Terms and Conditions
Penetration Testing Services
1. Agreement Lean Technologies Pty Ltd (T/A “Lean Security”) agrees to provide the services specified in the Proposal (“Penetration Testing Services”) and the Client agrees to pay the fees specified in the Proposal.
2. Client Acknowledgement The Client acknowledges and agrees that:
2.1. Legal Authorisation: In the absence of explicit written consent, Lean Security’s penetration testing activities may constitute an offence under Australian cybercrime laws (e.g., Crimes Act 1914). The Client hereby provides express consent for Lean Security to conduct the Penetration Testing Services.
2.2. Reliance on Client Information: Testing is conducted based on information provided by the Client (“Client Information”), including system details, access credentials, and scope boundaries. Lean Security is not obligated to verify the accuracy or completeness of Client Information.
2.3. Deliverables: Findings, reports, and recommendations (“Deliverables”) are produced based on Client Information and may not account for undisclosed systems or configurations.
3. Confidentiality and Intellectual Property
3.1. Confidentiality Obligations: Both parties agree to treat all data exchanged during the engagement (“Confidential Information”) as confidential. Disclosure to third parties requires prior written consent, except where legally mandated (e.g., under the Privacy Act 1988).

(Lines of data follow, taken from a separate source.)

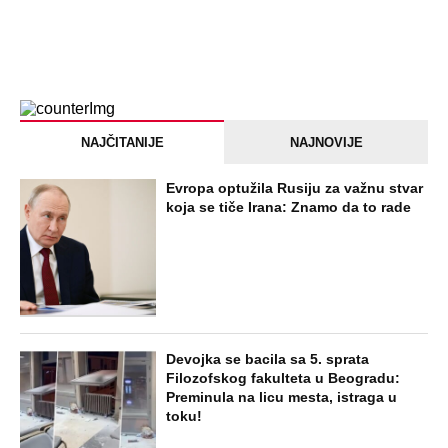
NAJČITANIJE
NAJNOVIJE
Evropa optužila Rusiju za važnu stvar
koja se tiče Irana: Znamo da to rade
Devojka se bacila sa 5. sprata
Filozofskog fakulteta u Beogradu:
Preminula na licu mesta, istraga u
toku!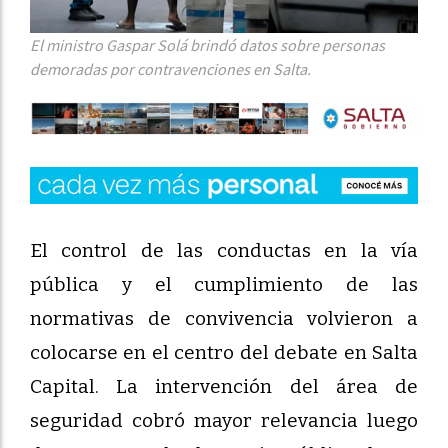
El ministro Gaspar Solá brindó datos sobre personas
demoradas por contravenciones en Salta.
El control de las conductas en la vía
pública y el cumplimiento de las
normativas de convivencia volvieron a
colocarse en el centro del debate en Salta
Capital. La intervención del área de
seguridad cobró mayor relevancia luego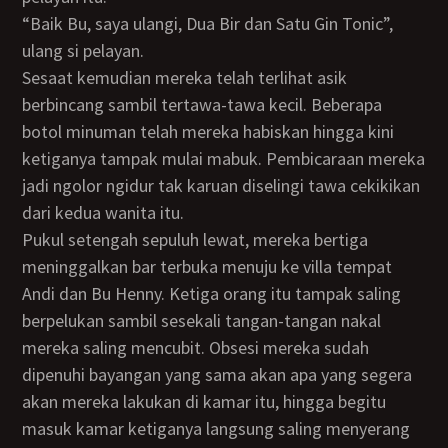
“Baik Bu, saya ulangi, Dua Bir dan Satu Gin Tonic”,
ulang si pelayan.
Sesaat kemudian mereka telah terlihat asik
berbincang sambil tertawa-tawa kecil. Beberapa
botol minuman telah mereka habiskan hingga kini
ketiganya tampak mulai mabuk. Pembicaraan mereka
jadi ngolor ngidur tak karuan diselingi tawa cekikikan
dari kedua wanita itu.
Pukul setengah sepuluh lewat, mereka bertiga
meninggalkan bar terbuka menuju ke villa tempat
Andi dan Bu Henny. Ketiga orang itu tampak saling
berpelukan sambil sesekali tangan-tangan nakal
mereka saling mencubit. Obsesi mereka sudah
dipenuhi bayangan yang sama akan apa yang segera
akan mereka lakukan di kamar itu, hingga begitu
masuk kamar ketiganya langsung saling menyerang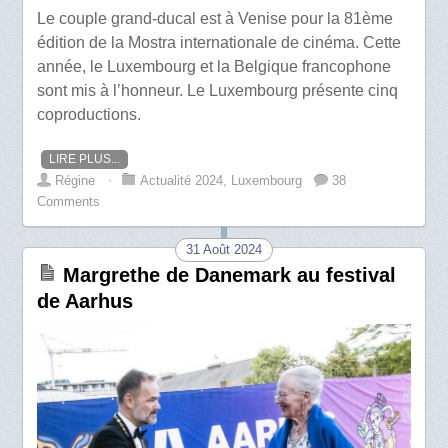
Le couple grand-ducal est à Venise pour la 81ème
édition de la Mostra internationale de cinéma. Cette
année, le Luxembourg et la Belgique francophone
sont mis à l’honneur. Le Luxembourg présente cinq
coproductions.
LIRE PLUS...
Régine
⋅
Actualité 2024
,
Luxembourg
38
Comments
31 Août 2024
Margrethe de Danemark au festival
de Aarhus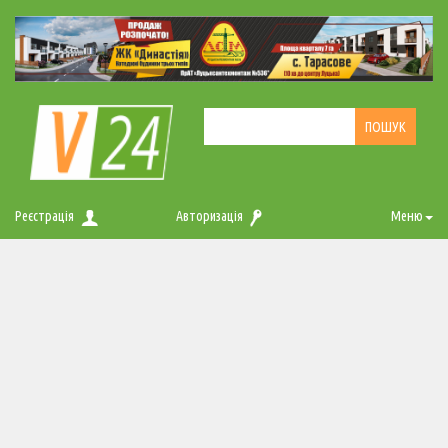
Реєстрація
Авторизація
Меню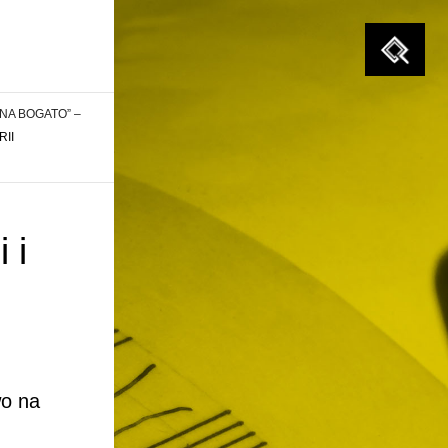
Szukaj
NA BOGATO” –
II
 i
wo na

3.2. Intellectual Property: All tools, methodologies, and pre-existing materials used by Lean Security remain its exclusive property. Reports and custom deliverables (“Deliverables”) vest in Lean Security upon creation. Lean Security grants the Client a non-exclusive, perpetual, worldwide, royalty-free licence to use, reproduce, and distribute the final report or its executive summary, provided that any distribution to third parties (including but not limited to customers, auditors, and insurers) is made under a Non-Disclosure Agreement (NDA). The Client may also store and use the Deliverables in its internal compliance management systems.
4. Rules of Engagement
4.1. Testing Plan: Lean Security will submit a testing plan detailing scope, methodologies (e.g., OWASP Top 10, MITRE ATT&CK), and timelines prior to commencement. The Client must approve this plan in writing.
4.2. Boundaries: Testing will adhere to agreed-upon boundaries (e.g., no denial-of-service attacks, social engineering, or physical testing) to minimise operational disruption.
5. Liability and Indemnity
5.1. Each party is responsible for, and shall indemnify the other against, any losses, damages or claims arising directly from its own negligence, breach of contract, or wilful misconduct.
5.2. Except as otherwise required by law, neither party shall be liable to the other for any indirect, consequential, or special losses (including loss of profit, revenue, or data).
5.3. Each party’s total aggregate liability arising out of or in connection with this engagement shall be limited to the total fees paid for the Services giving rise to the claim, except in cases of fraud, gross negligence, wilful misconduct, or breach of confidentiality, for which no such cap shall apply.
6. Insurance Lean Security confirms that it maintains adequate Professional Indemnity and Public Liability insurance for the duration of the engagement. A Certificate of Currency will be provided upon request.
7. Governing Law This agreement is governed by the laws of New South Wales, Australia. Disputes will be resolved through arbitration in Sydney, NSW, under the Commercial Arbitration Act 2010.